What this task involves: Rewrite the records below as a single numbered list, omitting any blank lines.

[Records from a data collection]
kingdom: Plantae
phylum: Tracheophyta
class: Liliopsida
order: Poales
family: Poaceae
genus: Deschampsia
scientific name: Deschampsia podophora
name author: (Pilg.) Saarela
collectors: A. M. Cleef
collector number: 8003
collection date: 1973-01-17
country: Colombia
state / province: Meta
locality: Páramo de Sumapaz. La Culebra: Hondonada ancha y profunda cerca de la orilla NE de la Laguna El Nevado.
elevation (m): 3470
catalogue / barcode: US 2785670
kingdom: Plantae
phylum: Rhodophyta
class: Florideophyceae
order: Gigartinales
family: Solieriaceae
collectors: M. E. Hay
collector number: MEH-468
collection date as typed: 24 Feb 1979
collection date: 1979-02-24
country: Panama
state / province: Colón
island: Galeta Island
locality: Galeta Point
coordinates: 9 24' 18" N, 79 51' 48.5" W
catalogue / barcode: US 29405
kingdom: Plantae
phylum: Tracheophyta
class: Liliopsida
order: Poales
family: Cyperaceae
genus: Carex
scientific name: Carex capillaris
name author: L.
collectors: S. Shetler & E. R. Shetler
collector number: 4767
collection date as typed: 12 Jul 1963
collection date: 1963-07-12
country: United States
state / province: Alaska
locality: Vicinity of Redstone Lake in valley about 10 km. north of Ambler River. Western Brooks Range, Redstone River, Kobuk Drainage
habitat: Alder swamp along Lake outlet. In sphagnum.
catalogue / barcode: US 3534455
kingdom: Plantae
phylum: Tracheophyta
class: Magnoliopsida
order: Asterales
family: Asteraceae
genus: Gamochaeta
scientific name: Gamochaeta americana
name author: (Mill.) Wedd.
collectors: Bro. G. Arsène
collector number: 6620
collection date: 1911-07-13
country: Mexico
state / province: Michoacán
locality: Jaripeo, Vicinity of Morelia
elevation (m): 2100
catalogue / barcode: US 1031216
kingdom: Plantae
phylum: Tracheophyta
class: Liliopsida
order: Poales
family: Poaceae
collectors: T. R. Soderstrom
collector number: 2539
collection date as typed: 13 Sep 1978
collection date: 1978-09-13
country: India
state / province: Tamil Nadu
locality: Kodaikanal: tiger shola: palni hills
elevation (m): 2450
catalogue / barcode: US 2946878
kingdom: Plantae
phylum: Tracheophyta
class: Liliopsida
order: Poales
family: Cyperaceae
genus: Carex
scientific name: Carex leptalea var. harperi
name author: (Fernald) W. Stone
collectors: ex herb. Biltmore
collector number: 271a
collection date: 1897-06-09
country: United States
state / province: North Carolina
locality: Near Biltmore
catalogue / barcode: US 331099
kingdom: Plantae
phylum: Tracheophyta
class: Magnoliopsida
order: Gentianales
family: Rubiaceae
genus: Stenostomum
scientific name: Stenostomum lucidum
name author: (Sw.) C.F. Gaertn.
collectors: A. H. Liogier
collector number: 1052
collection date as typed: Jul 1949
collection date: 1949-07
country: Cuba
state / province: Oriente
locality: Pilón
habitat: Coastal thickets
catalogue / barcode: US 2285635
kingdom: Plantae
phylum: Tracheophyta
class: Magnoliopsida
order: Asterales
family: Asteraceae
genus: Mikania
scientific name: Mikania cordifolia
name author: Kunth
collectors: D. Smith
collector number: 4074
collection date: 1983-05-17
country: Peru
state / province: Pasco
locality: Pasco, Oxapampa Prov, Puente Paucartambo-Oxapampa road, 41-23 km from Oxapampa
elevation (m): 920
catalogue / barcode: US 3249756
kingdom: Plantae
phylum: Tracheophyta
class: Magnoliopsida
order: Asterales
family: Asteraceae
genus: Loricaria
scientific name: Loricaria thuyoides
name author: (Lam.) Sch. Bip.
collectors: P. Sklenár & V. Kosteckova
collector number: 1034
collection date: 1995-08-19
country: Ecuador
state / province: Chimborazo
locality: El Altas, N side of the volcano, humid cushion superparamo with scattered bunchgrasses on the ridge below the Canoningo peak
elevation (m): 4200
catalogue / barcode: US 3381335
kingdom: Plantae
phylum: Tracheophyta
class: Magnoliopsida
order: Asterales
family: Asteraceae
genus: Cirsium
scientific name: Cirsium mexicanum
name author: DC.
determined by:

Answer to the exercise:
1. kingdom: Plantae
2. phylum: Tracheophyta
3. class: Liliopsida
4. order: Poales
5. family: Poaceae
6. genus: Deschampsia
7. scientific name: Deschampsia podophora
8. name author: (Pilg.) Saarela
9. collectors: A. M. Cleef
10. collector number: 8003
11. collection date: 1973-01-17
12. country: Colombia
13. state / province: Meta
14. locality: Páramo de Sumapaz. La Culebra: Hondonada ancha y profunda cerca de la orilla NE de la Laguna El Nevado.
15. elevation (m): 3470
16. catalogue / barcode: US 2785670
17. kingdom: Plantae
18. phylum: Rhodophyta
19. class: Florideophyceae
20. order: Gigartinales
21. family: Solieriaceae
22. collectors: M. E. Hay
23. collector number: MEH-468
24. collection date as typed: 24 Feb 1979
25. collection date: 1979-02-24
26. country: Panama
27. state / province: Colón
28. island: Galeta Island
29. locality: Galeta Point
30. coordinates: 9 24' 18" N, 79 51' 48.5" W
31. catalogue / barcode: US 29405
32. kingdom: Plantae
33. phylum: Tracheophyta
34. class: Liliopsida
35. order: Poales
36. family: Cyperaceae
37. genus: Carex
38. scientific name: Carex capillaris
39. name author: L.
40. collectors: S. Shetler & E. R. Shetler
41. collector number: 4767
42. collection date as typed: 12 Jul 1963
43. collection date: 1963-07-12
44. country: United States
45. state / province: Alaska
46. locality: Vicinity of Redstone Lake in valley about 10 km. north of Ambler River. Western Brooks Range, Redstone River, Kobuk Drainage
47. habitat: Alder swamp along Lake outlet. In sphagnum.
48. catalogue / barcode: US 3534455
49. kingdom: Plantae
50. phylum: Tracheophyta
51. class: Magnoliopsida
52. order: Asterales
53. family: Asteraceae
54. genus: Gamochaeta
55. scientific name: Gamochaeta americana
56. name author: (Mill.) Wedd.
57. collectors: Bro. G. Arsène
58. collector number: 6620
59. collection date: 1911-07-13
60. country: Mexico
61. state / province: Michoacán
62. locality: Jaripeo, Vicinity of Morelia
63. elevation (m): 2100
64. catalogue / barcode: US 1031216
65. kingdom: Plantae
66. phylum: Tracheophyta
67. class: Liliopsida
68. order: Poales
69. family: Poaceae
70. collectors: T. R. Soderstrom
71. collector number: 2539
72. collection date as typed: 13 Sep 1978
73. collection date: 1978-09-13
74. country: India
75. state / province: Tamil Nadu
76. locality: Kodaikanal: tiger shola: palni hills
77. elevation (m): 2450
78. catalogue / barcode: US 2946878
79. kingdom: Plantae
80. phylum: Tracheophyta
81. class: Liliopsida
82. order: Poales
83. family: Cyperaceae
84. genus: Carex
85. scientific name: Carex leptalea var. harperi
86. name author: (Fernald) W. Stone
87. collectors: ex herb. Biltmore
88. collector number: 271a
89. collection date: 1897-06-09
90. country: United States
91. state / province: North Carolina
92. locality: Near Biltmore
93. catalogue / barcode: US 331099
94. kingdom: Plantae
95. phylum: Tracheophyta
96. class: Magnoliopsida
97. order: Gentianales
98. family: Rubiaceae
99. genus: Stenostomum
100. scientific name: Stenostomum lucidum
101. name author: (Sw.) C.F. Gaertn.
102. collectors: A. H. Liogier
103. collector number: 1052
104. collection date as typed: Jul 1949
105. collection date: 1949-07
106. country: Cuba
107. state / province: Oriente
108. locality: Pilón
109. habitat: Coastal thickets
110. catalogue / barcode: US 2285635
111. kingdom: Plantae
112. phylum: Tracheophyta
113. class: Magnoliopsida
114. order: Asterales
115. family: Asteraceae
116. genus: Mikania
117. scientific name: Mikania cordifolia
118. name author: Kunth
119. collectors: D. Smith
120. collector number: 4074
121. collection date: 1983-05-17
122. country: Peru
123. state / province: Pasco
124. locality: Pasco, Oxapampa Prov, Puente Paucartambo-Oxapampa road, 41-23 km from Oxapampa
125. elevation (m): 920
126. catalogue / barcode: US 3249756
127. kingdom: Plantae
128. phylum: Tracheophyta
129. class: Magnoliopsida
130. order: Asterales
131. family: Asteraceae
132. genus: Loricaria
133. scientific name: Loricaria thuyoides
134. name author: (Lam.) Sch. Bip.
135. collectors: P. Sklenár & V. Kosteckova
136. collector number: 1034
137. collection date: 1995-08-19
138. country: Ecuador
139. state / province: Chimborazo
140. locality: El Altas, N side of the volcano, humid cushion superparamo with scattered bunchgrasses on the ridge below the Canoningo peak
141. elevation (m): 4200
142. catalogue / barcode: US 3381335
143. kingdom: Plantae
144. phylum: Tracheophyta
145. class: Magnoliopsida
146. order: Asterales
147. family: Asteraceae
148. genus: Cirsium
149. scientific name: Cirsium mexicanum
150. name author: DC.
151. determined by:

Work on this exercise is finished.